TASK TO CARRY OUT: Output exactly, and only, the stretch of lines beginning at the line with "[290,838,332,856] plot. ->" and ending at the last line of the listing below. Drop the pictures.

GIVEN DATA:

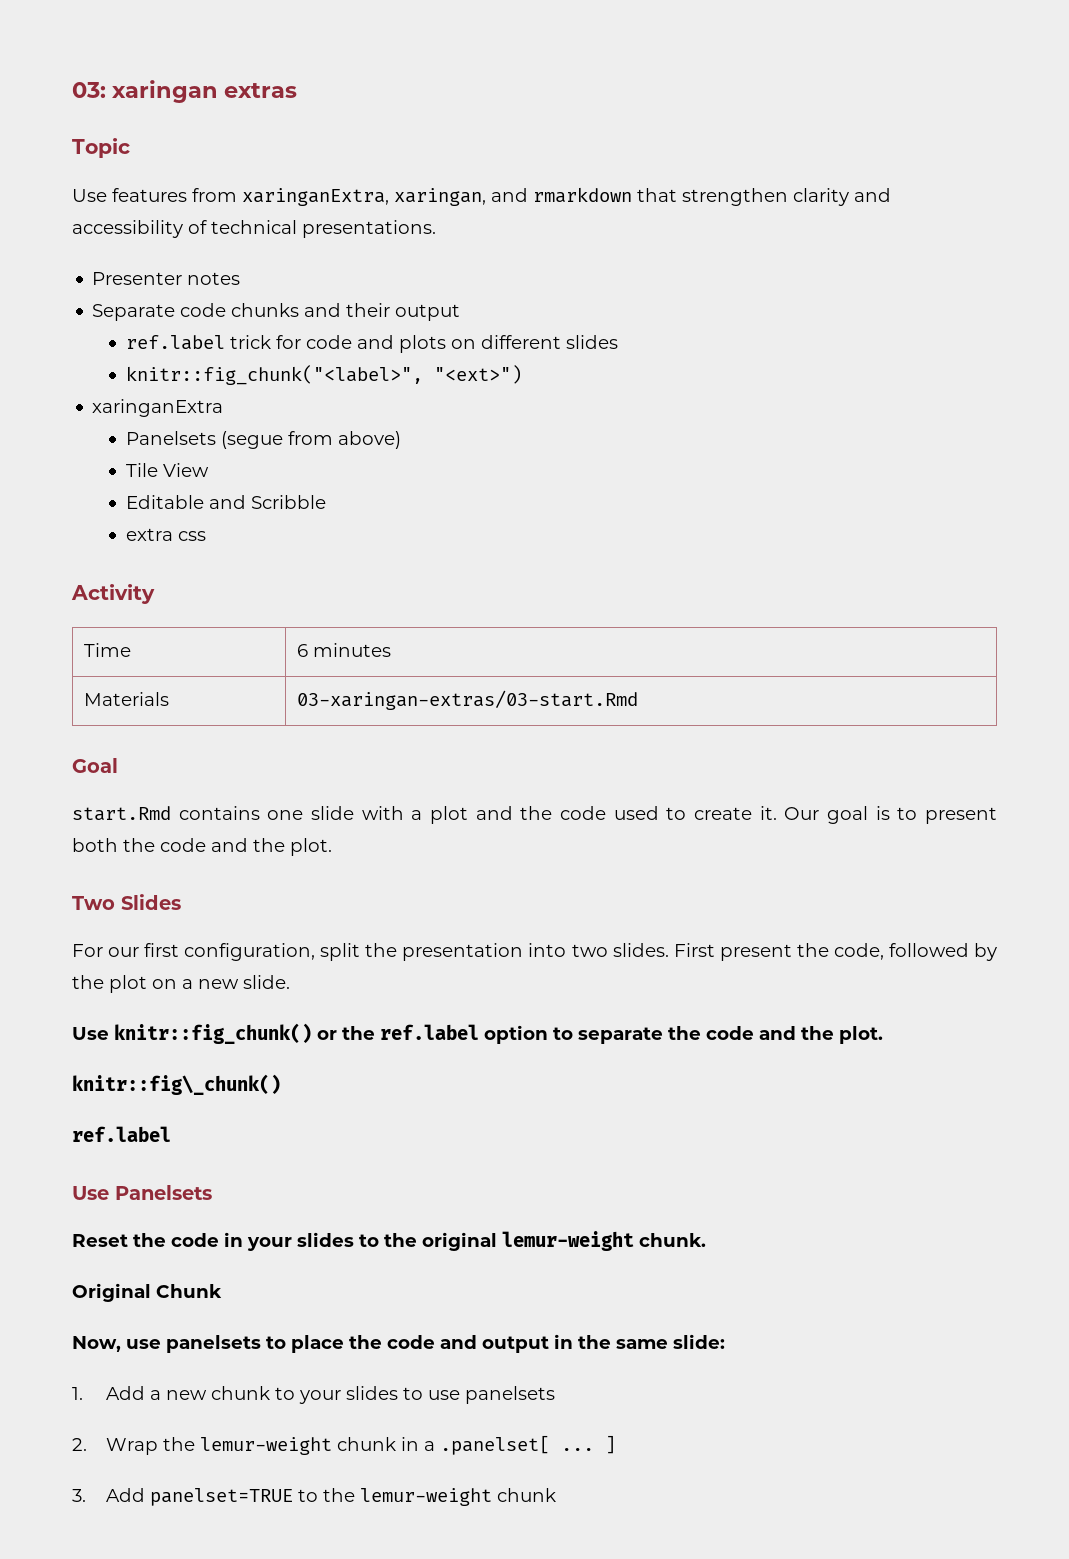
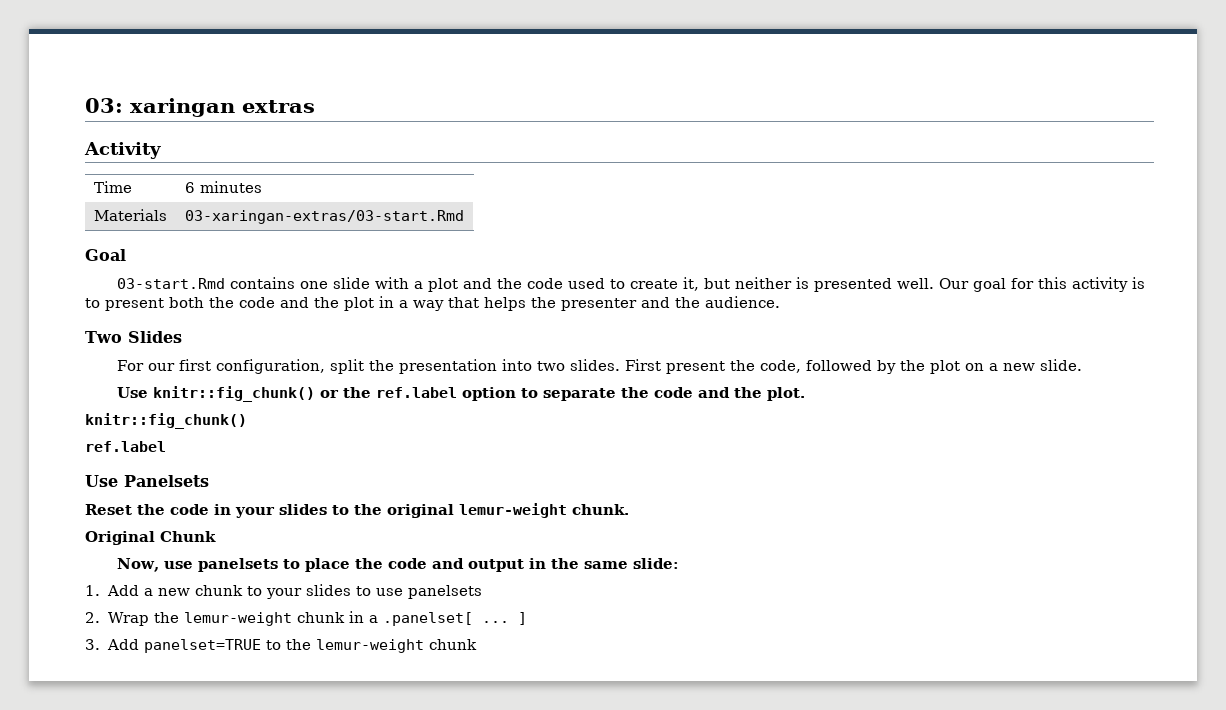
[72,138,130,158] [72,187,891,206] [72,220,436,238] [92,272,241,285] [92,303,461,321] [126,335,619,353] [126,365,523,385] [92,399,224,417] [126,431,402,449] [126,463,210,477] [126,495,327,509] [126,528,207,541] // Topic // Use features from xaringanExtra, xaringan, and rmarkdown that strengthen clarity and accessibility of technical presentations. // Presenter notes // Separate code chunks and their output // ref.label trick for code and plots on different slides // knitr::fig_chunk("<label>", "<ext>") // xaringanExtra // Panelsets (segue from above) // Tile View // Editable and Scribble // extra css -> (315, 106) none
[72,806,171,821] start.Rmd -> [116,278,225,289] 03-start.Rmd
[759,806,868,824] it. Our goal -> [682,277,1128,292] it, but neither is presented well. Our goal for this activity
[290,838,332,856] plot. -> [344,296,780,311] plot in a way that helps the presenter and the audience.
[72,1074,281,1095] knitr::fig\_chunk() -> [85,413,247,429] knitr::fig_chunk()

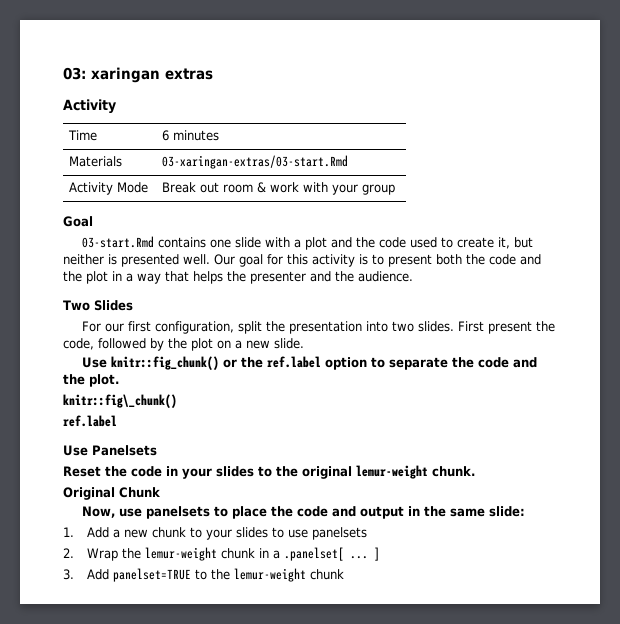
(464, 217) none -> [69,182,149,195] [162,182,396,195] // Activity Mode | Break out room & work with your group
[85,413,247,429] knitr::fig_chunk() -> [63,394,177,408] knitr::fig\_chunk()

RESPONSE TO THE TASK:
[290,838,332,856] plot. -> [344,296,780,311] plot in a way that helps the presenter and the audience.
[72,1074,281,1095] knitr::fig\_chunk() -> [85,413,247,429] knitr::fig_chunk()

(464, 217) none -> [69,182,149,195] [162,182,396,195] // Activity Mode | Break out room & work with your group
[85,413,247,429] knitr::fig_chunk() -> [63,394,177,408] knitr::fig\_chunk()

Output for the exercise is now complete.